Derrick Stolee May 18, 2021, 7:20 p.m. UTC | #3
On 5/17/2021 10:06 PM, Elijah Newren wrote:
> Sorry, I spoke too soon...
> 
> On Mon, May 17, 2021 at 7:03 PM Elijah Newren <newren@gmail.com> wrote:
>>
>>> diff --git a/unpack-trees.c b/unpack-trees.c
>>> index ef6a2b1c951c..703b0bdc9dfd 100644
>>> --- a/unpack-trees.c
>>> +++ b/unpack-trees.c
>>> @@ -1261,6 +1261,7 @@ static int unpack_callback(int n, unsigned long mask, unsigned long dirmask, str
>>>         struct cache_entry *src[MAX_UNPACK_TREES + 1] = { NULL, };
>>>         struct unpack_trees_options *o = info->data;
>>>         const struct name_entry *p = names;
>>> +       unsigned unpack_tree = 1;
> 
> Here, you set unpack_tree to 1.
> 
>>>
>>>         /* Find first entry with a real name (we could use "mask" too) */
>>>         while (!p->mode)
>>> @@ -1307,7 +1308,8 @@ static int unpack_callback(int n, unsigned long mask, unsigned long dirmask, str
>>>                 }
>>>         }
>>>
>>> -       if (unpack_nondirectories(n, mask, dirmask, src, names, info) < 0)
>>> +       if (unpack_tree &&
> 
> You check it's value here...
> 
>>> +           unpack_nondirectories(n, mask, dirmask, src, names, info) < 0)
>>>                 return -1;
>>>
>>>         if (o->merge && src[0]) {
>>> @@ -1337,7 +1339,8 @@ static int unpack_callback(int n, unsigned long mask, unsigned long dirmask, str
>>>                         }
>>>                 }
>>>
>>> -               if (traverse_trees_recursive(n, dirmask, mask & ~dirmask,
>>> +               if (unpack_tree &&
> ...and here....
> 
>>> +                   traverse_trees_recursive(n, dirmask, mask & ~dirmask,
>>>                                              names, info) < 0)
>>>                         return -1;
>>>                 return mask;
> 
> but you never set unpack_tree to 0, so this is wasted effort and you
> always recurse.  The previous iteration had a case where it'd set
> unpack_tree to 0 in a certain case, but you deleted that code in this
> version.  Why?

It appears that the changes to unpack-trees.c are no longer relevant,
and instead the changes to diff-lib.c (which were already out of place)
should instead be the focus. In fact, those changes to diff-lib.c can
be simplified and moved to path 10, so I will do that.

• Material:
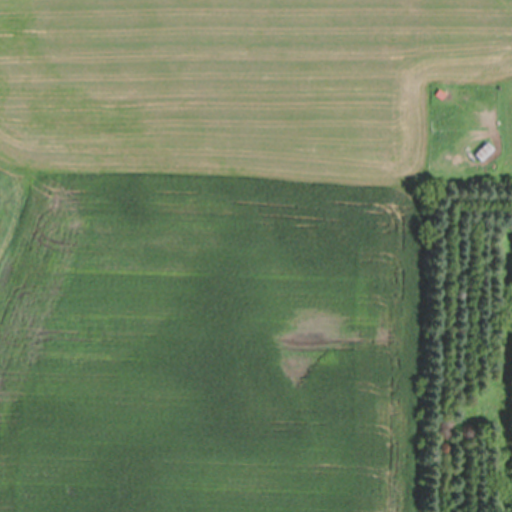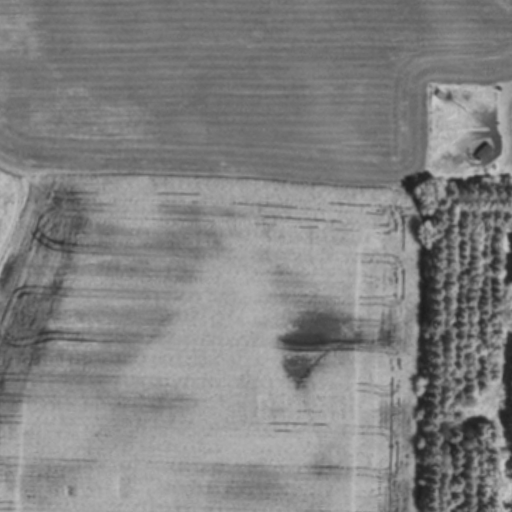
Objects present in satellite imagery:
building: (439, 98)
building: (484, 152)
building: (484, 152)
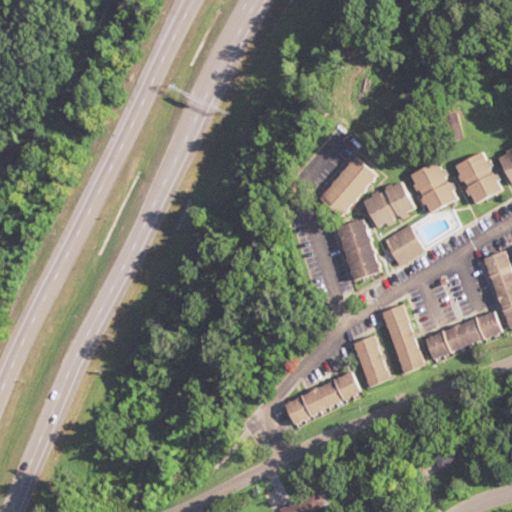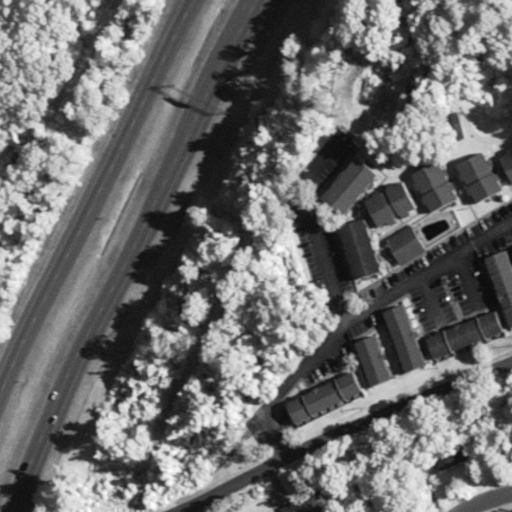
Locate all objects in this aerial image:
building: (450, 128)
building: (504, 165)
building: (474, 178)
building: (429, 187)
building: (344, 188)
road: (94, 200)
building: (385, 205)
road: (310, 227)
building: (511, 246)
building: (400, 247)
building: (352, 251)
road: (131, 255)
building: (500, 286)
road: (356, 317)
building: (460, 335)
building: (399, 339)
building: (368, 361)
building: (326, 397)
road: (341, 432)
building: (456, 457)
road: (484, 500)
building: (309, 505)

--

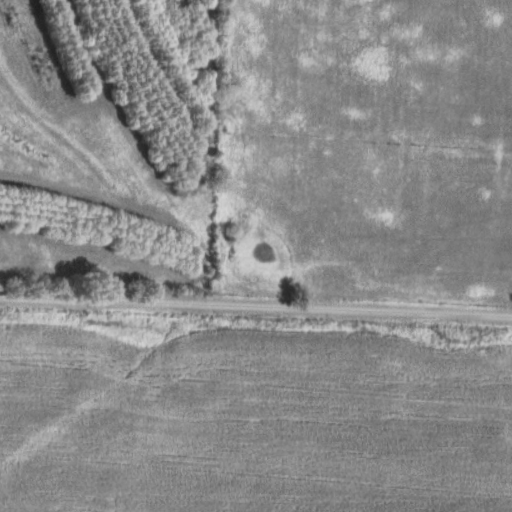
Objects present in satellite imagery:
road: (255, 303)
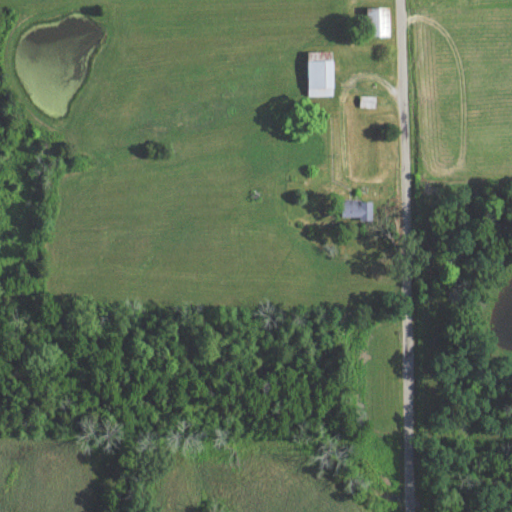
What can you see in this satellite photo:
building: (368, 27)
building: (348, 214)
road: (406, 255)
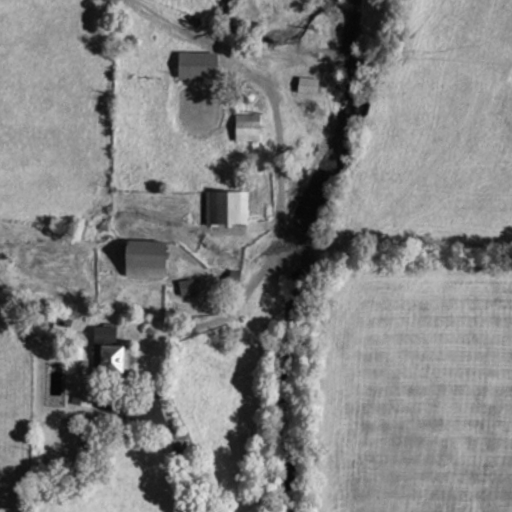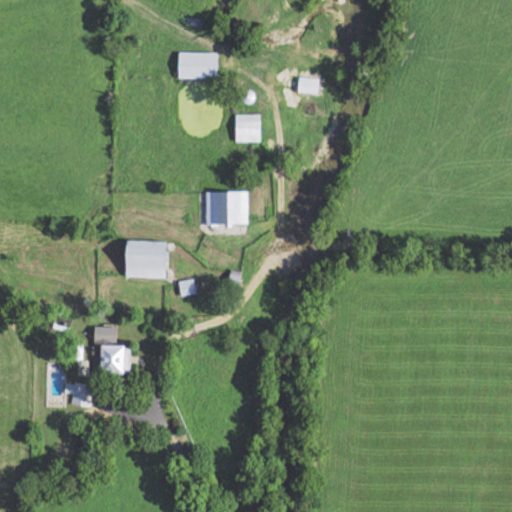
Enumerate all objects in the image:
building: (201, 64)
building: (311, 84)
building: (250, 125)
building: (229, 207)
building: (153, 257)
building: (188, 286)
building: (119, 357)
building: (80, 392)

• Instructions to follow:
Reproduce, character for character, the portion of the code review thread that begins with the words "It appears that" and ends with "will do that.".

• The output:
It appears that the changes to unpack-trees.c are no longer relevant,
and instead the changes to diff-lib.c (which were already out of place)
should instead be the focus. In fact, those changes to diff-lib.c can
be simplified and moved to path 10, so I will do that.